Traded_Brody and Kara by Tess Thompson

Traded_Brody and Kara by Tess Thompson

Author:Tess Thompson [Thompson, Tess]
Language: eng
Format: epub
Publisher: 4kids5cats Editions
Published: 2018-02-15T05:00:00+00:00


Chapter Twenty-Three

Kara

SEVERAL DAYS LATER, Kara’s stomach fluttered as she watched Brody pour wine. He’d shoved his shirtsleeves up to his elbows. As he poured, the muscles of his forearm flexed. She yearned to fold her fingers around his wrist.

He sat back at the table and patted his lean stomach. “Okay, confession time. That whole-wheat spaghetti wasn’t bad.”

“I’m glad you approve.” Under the soft lights of the dining room, his eyes were dark green. In other lights they appeared to be the color of acorns. Whatever color they were, they drew her in until she forgot everything else. “After I graduated from college, I decided it was time to learn how to cook like my mother had.”

“Tell me about her.”

Kara hesitated, stumped. How was it possible to describe a woman who had been gone since Kara was a child? The familiar shame crept up her spine. She couldn’t remember enough about her. “I was so young when she died. I don’t have a lot of memories. She liked to cook. Her parents were from Italy. Our kitchen always smelled of garlic and onions and Italian spices. Sometimes, when I can’t sleep, I try to conjure up a memory that’s buried in my subconscious, but I never get much. There are days I have to look at her photograph to remember what she looked like.” She closed her eyes as a sudden image leapt to life. “When she laughed, she threw back her head. And she smelled of Gucci perfume.” Kara opened her eyes and took a sip of wine. “When I’m at a department store, I always stop at the counter to sniff it from a bottle.” She halted, afraid to unleash the tears that burned her eyelids.
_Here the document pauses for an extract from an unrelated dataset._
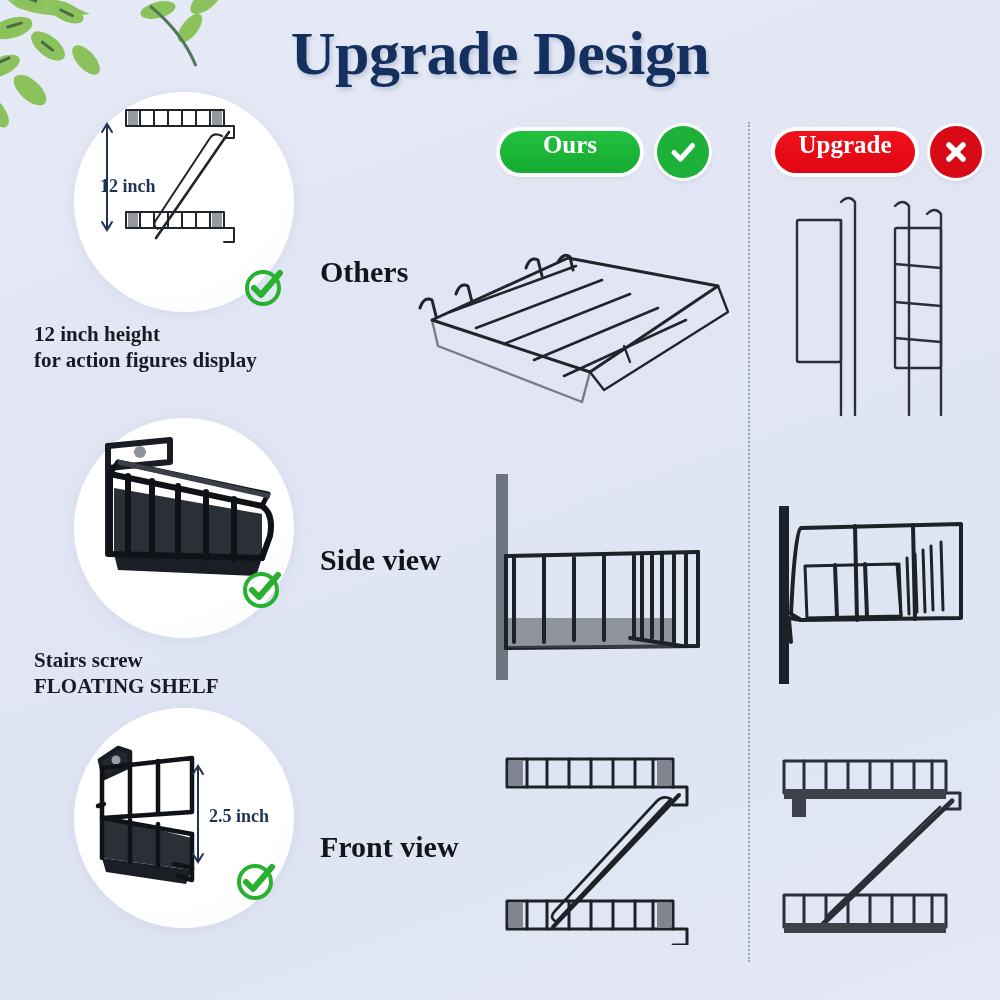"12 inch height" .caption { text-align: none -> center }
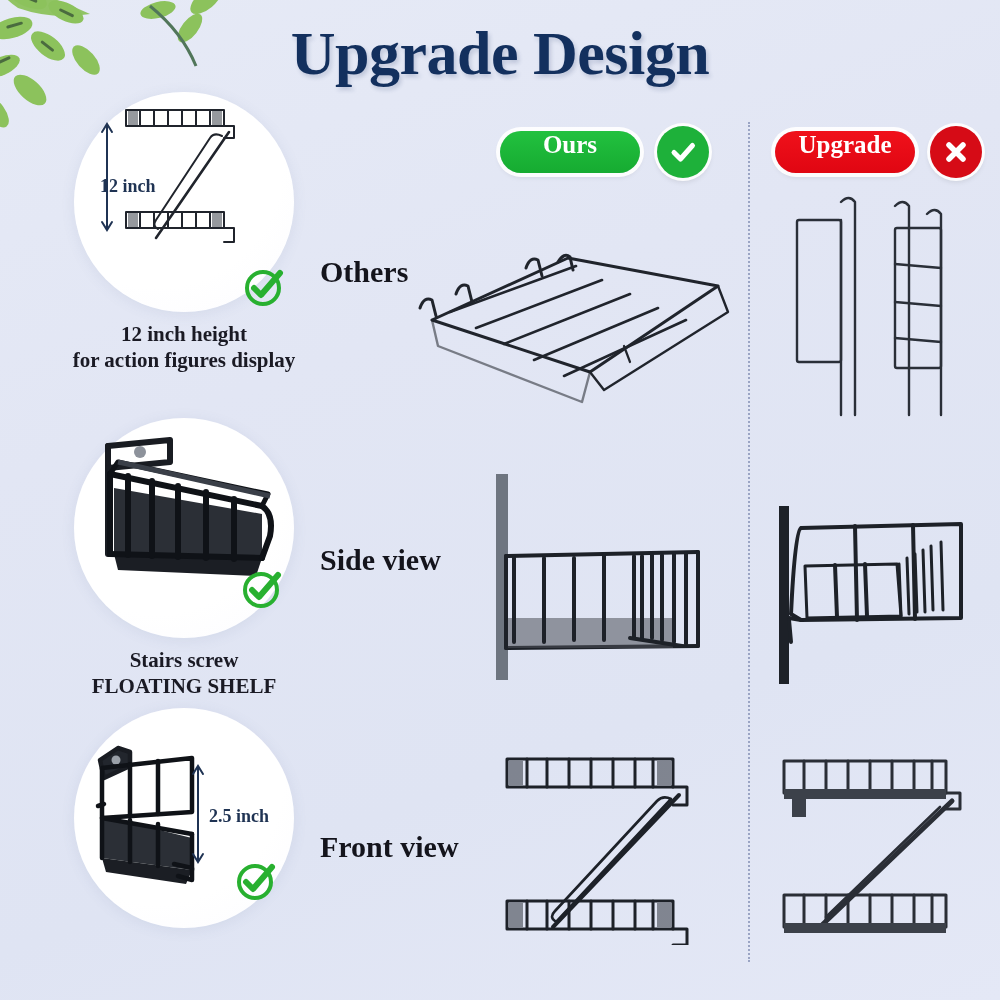"Stairs screw" span { text: Stairs -> Hiden }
“I love that,” Brody said. “Smells are such a conduit to memory. The smell of grass reminds me of my dad.”

“Yes, and music. When she left my father, we moved in with my grandparents in Philly. My grandmother was always playing Frank Sinatra records. Every time I hear one, I’m transported back to their cozy living room. One time, right before she died, I think anyway, she and I danced around the room to “The Way You Look Tonight.” It’s the most romantic song in the world.”

“It’s on the list, for sure,” he said.

“When she died, I had to go back to live with my father, so it was a double loss because I was torn from my grandparents. Ironic, because he promptly sent me off to boarding school.”

“If he didn’t want you, why didn’t you stay with your grandparents?”

“It seems logical, doesn’t it? He was controlling. Enormously so. To him, letting my grandparents take me was admitting defeat. Truthfully, although it wasn’t for the right reasons, it was better for me to go to a girls’ boarding school. My grandparents were elderly and not up for taking on a ten-year-old girl, although they wanted to. But they came to visit me at school every semester until they died when I was in high school.